Wednesday, February 28, 2007

ARTHUR SCHLESINGER JR., 89

Much of what we know about American history came from reading the books of this man. According to The New York Times:
The cause was a heart attack, said Mr. Schlesinger’s son Stephen. He died at New York Downtown Hospital after being stricken in a restaurant.

Twice awarded the Pulitzer Prize and the National Book Award, Mr. Schlesinger exhaustively examined the administrations of two prominent presidents, Andrew Jackson and Franklin Delano Roosevelt, against a vast background of regional and economic rivalries. He strongly argued that strong individuals like Jackson and Roosevelt could bend history.

The notes he took for President John F. Kennedy to use in writing his own history, became, after the president’s assassination, grist for Mr. Schlesinger’s own “A Thousand Days: John F. Kennedy in the White House,” winner of both the Pulitzer and a National Book Award in 1966.
He wrote “The Disuniting of America” in 1991 and drew flames for comparing Afrocentrism to the Ku Klux Klan. He also criticized the then-new “multicultural society.”

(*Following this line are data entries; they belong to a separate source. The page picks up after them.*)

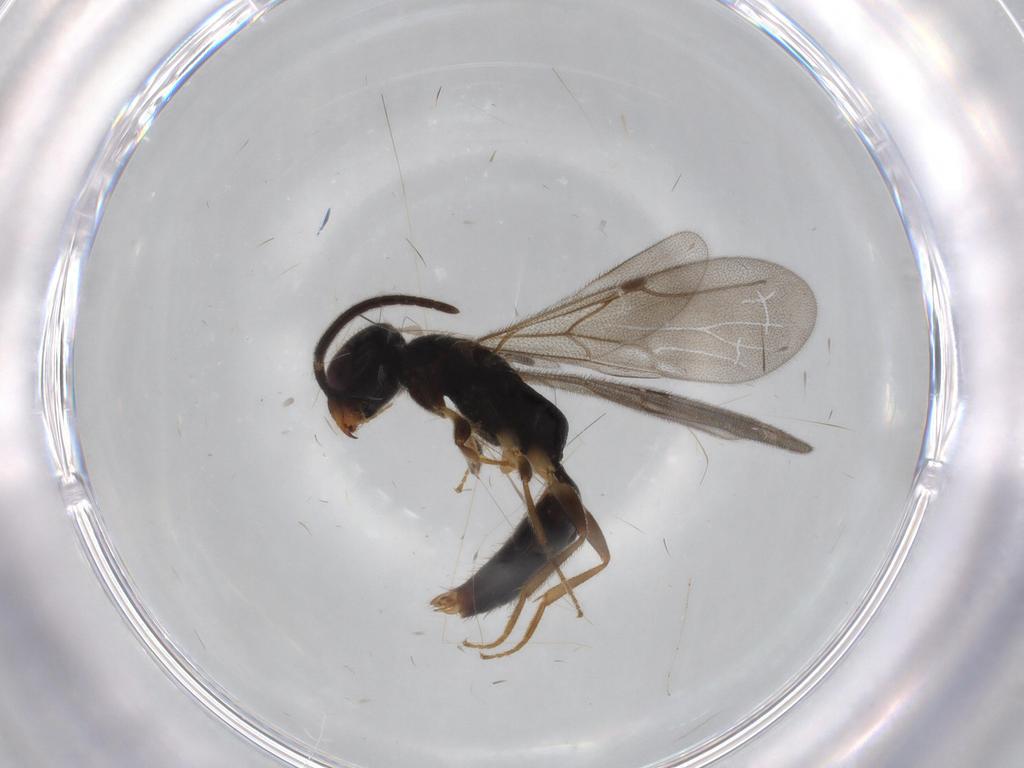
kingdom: Animalia
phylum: Arthropoda
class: Insecta
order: Hymenoptera
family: Bethylidae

Schlesinger took the attacks with the air of someone who really understands the Long View. “What the hell,” he said. “You have to call them as you see them. This too shall pass.”

3 comments:

Anonymous said...

I don't think that this country places much value in its intellectual thinkers, but in the last year we have lost Schlesinger and John Galbraith. I think it will be hard to find replacements for these two greats.

John Stone said...

I totally agree with Anon 1258

Anonymous said...

Back in the mid-1990s, while living out of town, I had the unexpected thrill of meeting Mr. Schlesinger, who like me was a lodger for the evening at Walnut Street Inn here in Springfield. We talked candidly about politics for more than an hour in the parlor of the bed & breakfast inn. To this day I regard him as one of the most brilliant people I've ever had the good fortune to meet. He was as humble as he was worldly. Such a loss.